I am also thinking of Twine and Lensmire's work with the work Margaret Price did in her book, Mad at School: Rhetorics of Mental Disability and Academic Life,  The book, to quote from a review by Stephanie Kerschbaum,  "reveals how individuals with what she terms mental disabilities—which she defines broadly to include not only intellectual and developmental disabilities, but also autism, learning disabilities, and psychosocial disabilities and mental illnesses—are persistently excluded, ignored, and targeted in higher education."

Playing Twine games composed by artists such as Porpentine can be a powerful empathetic experience, just as hearing Audrey Lensmire and her colleagues today was powerful. Or just as reading Margaret Price, Melanie Yergeau, Adrienne Rich, Leslie Marmon Silko, and today, Laura Hudson, is powerful.

I wonder: what would a game in Twine about teaching look like, if Audrey Lensmire's group were to write one, and how would the writing of the game change their view of  themselves as teachers? What would Melanie Yergeau, who does great work in digital media and disability studies, who writes compellingly and unflinchingly about autism, compose?
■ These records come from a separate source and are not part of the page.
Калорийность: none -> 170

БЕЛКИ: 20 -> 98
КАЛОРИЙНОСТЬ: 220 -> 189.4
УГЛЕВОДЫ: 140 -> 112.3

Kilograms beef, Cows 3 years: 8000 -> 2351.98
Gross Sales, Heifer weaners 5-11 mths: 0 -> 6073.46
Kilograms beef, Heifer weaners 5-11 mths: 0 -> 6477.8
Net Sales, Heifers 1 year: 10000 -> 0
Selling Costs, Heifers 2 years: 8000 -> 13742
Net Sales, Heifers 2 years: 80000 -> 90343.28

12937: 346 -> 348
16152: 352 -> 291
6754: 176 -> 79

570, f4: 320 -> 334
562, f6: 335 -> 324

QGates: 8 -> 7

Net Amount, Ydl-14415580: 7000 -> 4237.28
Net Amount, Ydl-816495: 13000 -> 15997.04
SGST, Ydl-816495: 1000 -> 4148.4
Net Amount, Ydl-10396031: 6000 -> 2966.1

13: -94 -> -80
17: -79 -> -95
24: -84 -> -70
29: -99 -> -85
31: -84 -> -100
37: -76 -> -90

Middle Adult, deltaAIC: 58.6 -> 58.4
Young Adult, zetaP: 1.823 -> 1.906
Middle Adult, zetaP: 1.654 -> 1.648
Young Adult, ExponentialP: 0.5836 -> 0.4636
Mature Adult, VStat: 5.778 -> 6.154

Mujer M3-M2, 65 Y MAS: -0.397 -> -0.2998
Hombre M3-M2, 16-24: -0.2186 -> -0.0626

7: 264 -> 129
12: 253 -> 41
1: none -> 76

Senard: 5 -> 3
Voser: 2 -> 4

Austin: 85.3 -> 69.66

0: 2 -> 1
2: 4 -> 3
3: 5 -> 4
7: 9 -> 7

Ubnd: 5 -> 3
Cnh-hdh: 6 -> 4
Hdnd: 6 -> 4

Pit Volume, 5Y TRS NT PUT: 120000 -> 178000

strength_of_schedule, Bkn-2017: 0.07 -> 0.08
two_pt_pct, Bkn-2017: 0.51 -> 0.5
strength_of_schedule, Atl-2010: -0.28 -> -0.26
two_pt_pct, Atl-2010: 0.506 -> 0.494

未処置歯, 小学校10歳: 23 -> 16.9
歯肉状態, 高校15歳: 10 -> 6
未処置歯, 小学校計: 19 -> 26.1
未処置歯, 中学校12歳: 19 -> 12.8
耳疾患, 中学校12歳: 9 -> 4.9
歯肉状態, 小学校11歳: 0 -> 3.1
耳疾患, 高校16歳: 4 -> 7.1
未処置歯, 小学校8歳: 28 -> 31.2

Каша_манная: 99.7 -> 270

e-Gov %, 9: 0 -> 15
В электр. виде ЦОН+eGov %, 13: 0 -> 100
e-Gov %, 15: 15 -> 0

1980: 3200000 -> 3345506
It's not that these people -- Melanie Yergeau, the women in Audrey Lensmire's group, Margaret Price -- need to nor have to use Twine. But their work looks at the kinds of issues that many Twine game developers explore, and so I cannot help wonder what composing in Twine might bring to those whom their work supports. They are all women scholars who, while they ground their work in theory and the relevant literature, give voice to what's often unsaid, through the personal stories that also permeate their work.

And it's not that the Twine pieces we ask students to write, or maybe write ourselves, have to explore the inner emotional and cognitive worlds Margaret, Audrey, and Melanie share explore and share. Twine simply looks to be an intriguing platform for digital composition, where many courses use games or explore their creation. Twine can be a tool where different writing assignments, different writers, will bring to it their own purposes, their own maps.